The center wants a lion, which has been in its care, to be released into a sanctuary. But the department wants to auction it.

Three-year-old Mufasa has been living at the rehabilitation center for two and a half years. He was confiscated from a family who kept him as a pet without a permit.

The center has spent about R300 000 on his rehabilitation. The center fears Mufasa could be turned into canned meat or his bones could be exported to Asian countries.

Dr. Tjitske Schouwstra of Veterinary Services says: “We’ve had the situation before where we’ve rehabilitated wild animals and we have been given permits to either release them or send them to a sanctuary so that they can live out their lives as they’re supposed to naturally.
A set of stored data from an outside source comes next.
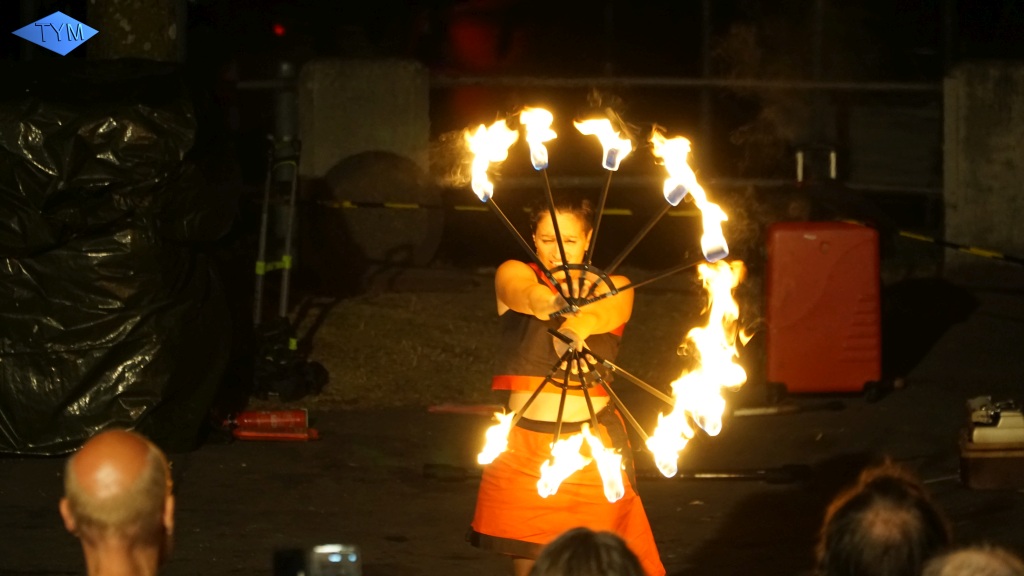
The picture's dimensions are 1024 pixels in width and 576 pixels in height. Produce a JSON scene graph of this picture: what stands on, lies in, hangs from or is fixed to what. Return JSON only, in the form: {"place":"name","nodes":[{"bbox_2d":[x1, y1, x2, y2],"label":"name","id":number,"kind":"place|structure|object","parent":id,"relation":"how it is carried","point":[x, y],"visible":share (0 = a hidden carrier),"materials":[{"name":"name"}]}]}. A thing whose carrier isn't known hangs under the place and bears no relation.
{"place":"outdoors","nodes":[
{"label":"outdoors","id":0,"kind":"place"},
{"bbox_2d":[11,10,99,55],"label":"logo","id":1,"kind":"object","parent":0,"point":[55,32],"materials":[{"name":"blue"}]},
{"bbox_2d":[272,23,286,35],"label":"red light","id":2,"kind":"object","parent":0,"point":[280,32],"visible":0.77,"materials":[{"name":"red"}]},
{"bbox_2d":[272,544,361,575],"label":"camera","id":3,"kind":"object","parent":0,"point":[321,558],"visible":0.99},
{"bbox_2d":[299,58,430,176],"label":"concrete block","id":4,"kind":"structure","parent":0,"point":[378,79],"materials":[{"name":"grey concrete"}]},
{"bbox_2d":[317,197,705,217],"label":"barrier tape","id":5,"kind":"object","parent":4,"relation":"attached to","point":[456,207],"visible":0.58,"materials":[{"name":"yellow plastic"}]},
{"bbox_2d":[276,276,729,413],"label":"patch","id":6,"kind":"structure","parent":0,"point":[391,304],"materials":[{"name":"brown"}]},
{"bbox_2d":[317,151,443,271],"label":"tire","id":7,"kind":"object","parent":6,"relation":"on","point":[378,169],"visible":0.8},
{"bbox_2d":[1,273,1023,575],"label":"pavement","id":8,"kind":"structure","parent":0,"point":[732,490],"materials":[{"name":"concrete"}]},
{"bbox_2d":[0,60,236,457],"label":"black tarp","id":9,"kind":"object","parent":8,"relation":"on","point":[126,240],"visible":0.92,"materials":[{"name":"black plastic"}]},
{"bbox_2d":[61,429,176,575],"label":"man","id":10,"kind":"object","parent":8,"relation":"on","point":[113,445],"visible":0.98},
{"bbox_2d":[231,409,311,438],"label":"fire extinguisher","id":11,"kind":"object","parent":8,"relation":"on","point":[262,419],"visible":0.95,"materials":[{"name":"red metal"}]},
{"bbox_2d":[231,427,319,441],"label":"tube","id":12,"kind":"object","parent":8,"relation":"on","point":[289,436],"visible":0.86,"materials":[{"name":"red"}]},
{"bbox_2d":[253,140,300,352],"label":"tripod","id":13,"kind":"object","parent":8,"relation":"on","point":[284,298],"visible":0.8,"materials":[{"name":"metal"}]},
{"bbox_2d":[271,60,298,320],"label":"metal pole","id":14,"kind":"object","parent":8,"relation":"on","point":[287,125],"visible":0.53,"materials":[{"name":"grey metal"}]},
{"bbox_2d":[250,317,327,399],"label":"black bag","id":15,"kind":"object","parent":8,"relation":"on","point":[282,355],"visible":0.75,"materials":[{"name":"black plastic"}]},
{"bbox_2d":[427,402,501,414],"label":"stick","id":16,"kind":"object","parent":8,"relation":"on","point":[452,410],"visible":0.84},
{"bbox_2d":[469,193,665,575],"label":"woman","id":17,"kind":"object","parent":8,"relation":"on","point":[521,291],"visible":0.85},
{"bbox_2d":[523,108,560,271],"label":"torch","id":18,"kind":"object","parent":17,"relation":"in","point":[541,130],"visible":0.84,"materials":[{"name":"black metal"}]},
{"bbox_2d":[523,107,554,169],"label":"flame","id":19,"kind":"object","parent":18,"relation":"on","point":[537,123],"visible":0.95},
{"bbox_2d":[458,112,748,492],"label":"torch","id":20,"kind":"object","parent":17,"relation":"in","point":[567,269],"visible":0.94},
{"bbox_2d":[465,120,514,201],"label":"flame","id":21,"kind":"object","parent":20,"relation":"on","point":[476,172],"visible":0.95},
{"bbox_2d":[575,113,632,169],"label":"flame","id":22,"kind":"object","parent":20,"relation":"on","point":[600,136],"visible":0.95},
{"bbox_2d":[669,257,748,439],"label":"flame","id":23,"kind":"object","parent":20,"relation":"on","point":[699,423],"visible":0.92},
{"bbox_2d":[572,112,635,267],"label":"torch","id":24,"kind":"object","parent":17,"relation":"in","point":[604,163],"visible":0.84,"materials":[{"name":"black metal"}]},
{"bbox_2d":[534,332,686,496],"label":"fire fan","id":25,"kind":"object","parent":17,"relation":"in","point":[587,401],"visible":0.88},
{"bbox_2d":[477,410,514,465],"label":"flame","id":26,"kind":"object","parent":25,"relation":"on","point":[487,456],"visible":0.87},
{"bbox_2d":[536,428,591,497],"label":"flame","id":27,"kind":"object","parent":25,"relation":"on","point":[543,494],"visible":0.91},
{"bbox_2d":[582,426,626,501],"label":"flame","id":28,"kind":"object","parent":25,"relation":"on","point":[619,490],"visible":0.93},
{"bbox_2d":[645,401,692,477],"label":"flame","id":29,"kind":"object","parent":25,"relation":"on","point":[667,470],"visible":0.93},
{"bbox_2d":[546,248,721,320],"label":"torch","id":30,"kind":"object","parent":17,"relation":"in","point":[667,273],"visible":0.79,"materials":[{"name":"black metal"}]},
{"bbox_2d":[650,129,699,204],"label":"flame","id":31,"kind":"object","parent":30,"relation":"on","point":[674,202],"visible":0.92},
{"bbox_2d":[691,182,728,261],"label":"flame","id":32,"kind":"object","parent":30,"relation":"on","point":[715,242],"visible":0.94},
{"bbox_2d":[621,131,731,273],"label":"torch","id":33,"kind":"object","parent":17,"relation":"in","point":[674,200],"visible":0.93,"materials":[{"name":"black metal"}]},
{"bbox_2d":[529,527,647,575],"label":"person","id":34,"kind":"object","parent":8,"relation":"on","point":[593,553],"visible":0.99},
{"bbox_2d":[423,462,808,483],"label":"pole","id":35,"kind":"object","parent":8,"relation":"on","point":[434,467],"visible":0.75,"materials":[{"name":"black metal"}]},
{"bbox_2d":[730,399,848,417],"label":"stick","id":36,"kind":"object","parent":8,"relation":"on","point":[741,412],"visible":0.91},
{"bbox_2d":[764,222,881,397],"label":"red case","id":37,"kind":"object","parent":8,"relation":"on","point":[839,278],"visible":0.99,"materials":[{"name":"red plastic"}]},
{"bbox_2d":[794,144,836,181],"label":"suitcase handle","id":38,"kind":"object","parent":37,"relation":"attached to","point":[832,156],"visible":0.85,"materials":[{"name":"metal"}]},
{"bbox_2d":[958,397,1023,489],"label":"equipment case","id":39,"kind":"object","parent":8,"relation":"on","point":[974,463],"visible":0.9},
{"bbox_2d":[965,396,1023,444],"label":"power tool","id":40,"kind":"object","parent":39,"relation":"on","point":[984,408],"visible":0.97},
{"bbox_2d":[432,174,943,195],"label":"metal railing","id":41,"kind":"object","parent":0,"point":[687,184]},
{"bbox_2d":[942,60,1023,261],"label":"concrete wall","id":42,"kind":"structure","parent":0,"point":[963,160],"materials":[{"name":"grey concrete"}]},
{"bbox_2d":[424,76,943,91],"label":"metal railing","id":43,"kind":"object","parent":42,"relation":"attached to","point":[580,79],"visible":0.76,"materials":[{"name":"metal"}]},
{"bbox_2d":[897,229,1023,264],"label":"barrier tape","id":44,"kind":"object","parent":42,"relation":"attached to","point":[987,253],"visible":0.95,"materials":[{"name":"yellow plastic"}]},
{"label":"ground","id":45,"kind":"structure","parent":0},
{"bbox_2d":[87,0,185,60],"label":"concrete pillar","id":46,"kind":"object","parent":45,"relation":"on","point":[139,48],"visible":0.45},
{"bbox_2d":[813,458,952,575],"label":"person","id":47,"kind":"object","parent":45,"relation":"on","point":[891,496],"visible":0.99},
{"bbox_2d":[920,544,1023,575],"label":"person","id":48,"kind":"object","parent":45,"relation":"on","point":[950,569],"visible":0.99}
]}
It was always my understanding that the same thing would happen with Mufasa and that is why we have been looking after him at our own cost for the last two and a half years. So we are not going to give it up just like that.”

Mufasa cannot be used for breeding as he has had a vasectomy.

Carel Zietsman Dr. Schouwstra’s attorney says: “Once Mufasa is out on auction, there are only two markets for him. One would be either to be hunted and the other one would be slaughtered and exported as lion bones and legally, we think that the department of nature conservation has a moral and legal obligation to look after wild animals, of which Mufasa is one. So that is why we are now resisting that sale.”

North West Environmental Affairs authorities, declined to comment, as the matter is in court.